■ To do:
(1) According to the Upside Down passage, why does Z. know nothing about crossing borders or about camps and detentions? Answer in one to three sentences.
(2) Copy every line of the records below exactly, leaving the pictures out of your answer.

■ Selected passage:

Upside Down
“Rahmat came home and told us to collect all our belongings in two days, and that we will leave Afghanistan,” Z. says with joy and excitement in her eyes.
She wears panjabi, her two younger daughters too. One is 12 and the other is 13. None wear hijab, but their companions do, they were wearing it in Afghanistan as well. They seem to be comfortable in their traditional colorful dress both have brought from Afghanistan, but the way others are looking at them makes them uncomfortable.
My analysis of outfits and physical appearance of people is not yet complete, but I will never change my hijab just because others have not seen this type of clothing. In fact this group of people who decide to keep their confidence in what they wear are matured, self dependent and aware of their right to self determination , but those who want to wear what others expect them to wear need to train themselves.
What is it called? Hmm I think it is mainly the ideology of the idealists.
Z. knows nothing about crossing borders, as she passed them all with a legal document, with a passport, so she also knows nothing about the camps and detentions. Their first station was Pakistan and their last one Germany.
What if this were the summary of the story for all refugees passing borders?

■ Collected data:
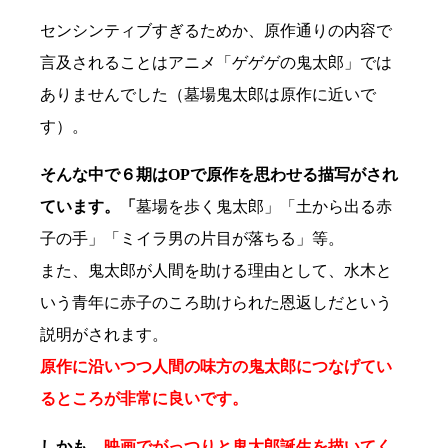
センシンティブすぎるためか、原作通りの内容で
言及されることはアニメ「ゲゲゲの鬼太郎」では
ありませんでした（墓場鬼太郎は原作に近いで
す）。
そんな中で６期はOPで原作を思わせる描写がされ
ています。「
墓場を歩く鬼太郎」「土から出る赤
子の手」「ミイラ男の片目が落ちる」等。
また、鬼太郎が人間を助ける理由として、水木と
いう青年に赤子のころ助けられた恩返しだという
説明がされます。
原作に沿いつつ人間の味方の鬼太郎につなげてい
るところが非常に良いです。
しかも、
映画でがっつりと鬼太郎誕生を描いてく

■ Answers given:
(1) Z. knows nothing about crossing borders, camps, or detentions because she passed every border with a legal document, a passport.

(2)
センシンティブすぎるためか、原作通りの内容で
言及されることはアニメ「ゲゲゲの鬼太郎」では
ありませんでした（墓場鬼太郎は原作に近いで
す）。
そんな中で６期はOPで原作を思わせる描写がされ
ています。「
墓場を歩く鬼太郎」「土から出る赤
子の手」「ミイラ男の片目が落ちる」等。
また、鬼太郎が人間を助ける理由として、水木と
いう青年に赤子のころ助けられた恩返しだという
説明がされます。
原作に沿いつつ人間の味方の鬼太郎につなげてい
るところが非常に良いです。
しかも、
映画でがっつりと鬼太郎誕生を描いてく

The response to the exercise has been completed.